According to the Wall Street Journal:
"Pakistan authorities demolished the three-story house in Abbottabad where Osama bin Laden lived for years and died last May during a raid by U.S. Navy SEALs in an apparent bid to stop it becoming a tourist site or shrine for al Qaeda supporters..."
We are told this is a decision taken by Pakistani security agencies. The US has not been informed. One has to be naive to believe this. True Pak-US relations are at a low after the November killings of 24 Pakistani soldiers, but this is a ruse.
Osama was the most wanted man. The US hunt for him took them on a warpath, resulting in thousands of deaths. If he lived here for five years, and in that quick operation they managed to take away "boxes of materials", does it mean the safe house has no value for them anymore?

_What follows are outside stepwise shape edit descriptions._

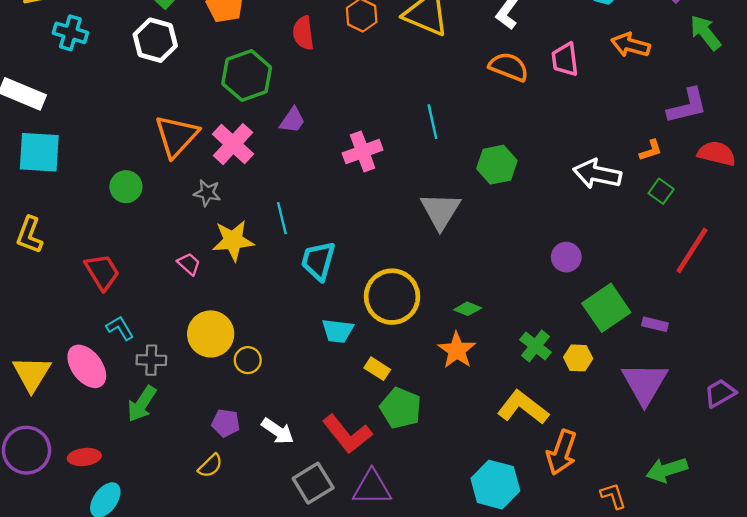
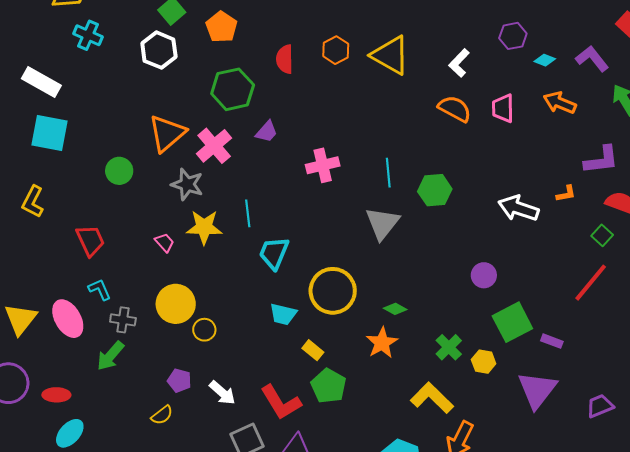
cyan line: (432, 122) -> (388, 173), moved
green square: (661, 191) -> (602, 235), moved
gray star: (207, 193) -> (187, 184), size x1.4

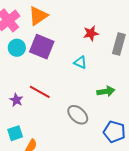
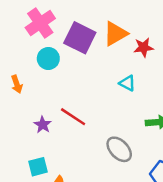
orange triangle: (38, 16) -> (115, 34), moved
purple square: (42, 47) -> (80, 38), moved

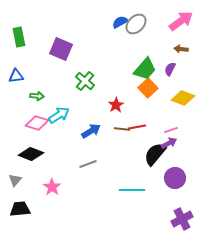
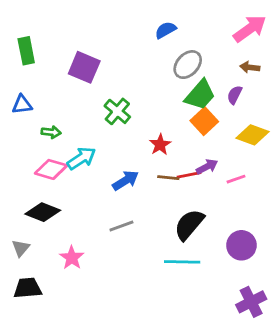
gray ellipse: (136, 24) -> (188, 65), moved
purple arrow: (169, 143) -> (207, 167), moved
black semicircle: (155, 154) -> (189, 225), moved

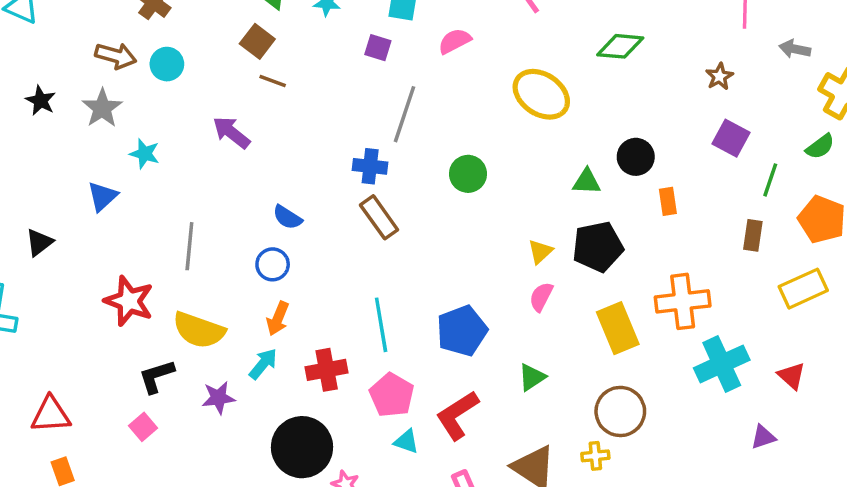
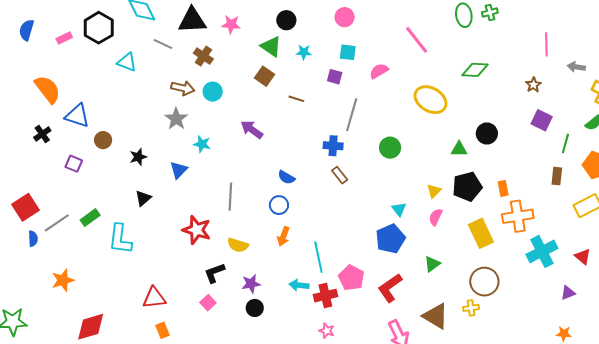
brown line: (273, 81) -> (296, 99), moved
black star: (41, 101) -> (138, 157), moved, turned 30
orange rectangle: (668, 201) -> (503, 188), moved
brown rectangle: (379, 217) -> (340, 175), size x0.7
cyan line: (381, 325) -> (318, 257), moved
yellow semicircle: (199, 330) -> (238, 245), size x0.7
cyan arrow: (263, 364) -> (299, 285), moved, turned -120
red cross: (327, 370) -> (325, 296), moved
cyan triangle: (406, 441) -> (399, 209), moved, turned 35
black circle: (302, 447) -> (255, 308), moved, size x0.5

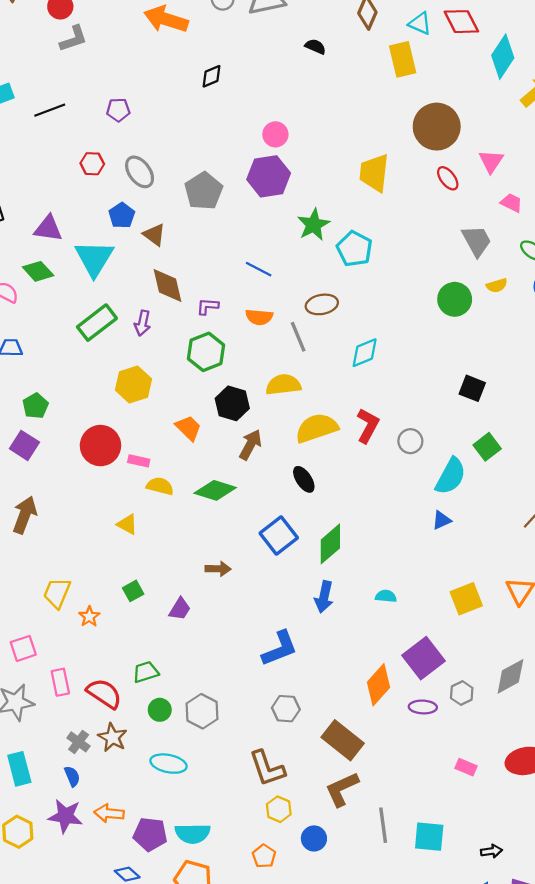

They say that the proximity to the military academy is an embarrassment to Pakistan. Pakistan says it did not know about it. As for America:
"Until now, however, the U.S. has stated it has found no evidence that Pakistan's military or government helped shelter the former al Qaeda leader."
So the soured relationship theory just does not work. The whole tourist attraction-shrine idea is lame, too.
The romanticisation of Osama relied on his hiding in caves, not in a badly-structured house, hunched over a television television watching porn DVDs, and using Viagra.
The US killed the image of Osama.
Pakistan is helping it to demolish every trace. It is a mutual understanding. For a country that revels in symbols, it is hard to imagine the US did not want to keep a watch over the site and just move on after the burial by the sea.
Something more than a building is destroyed, and America jolly well knows what that is.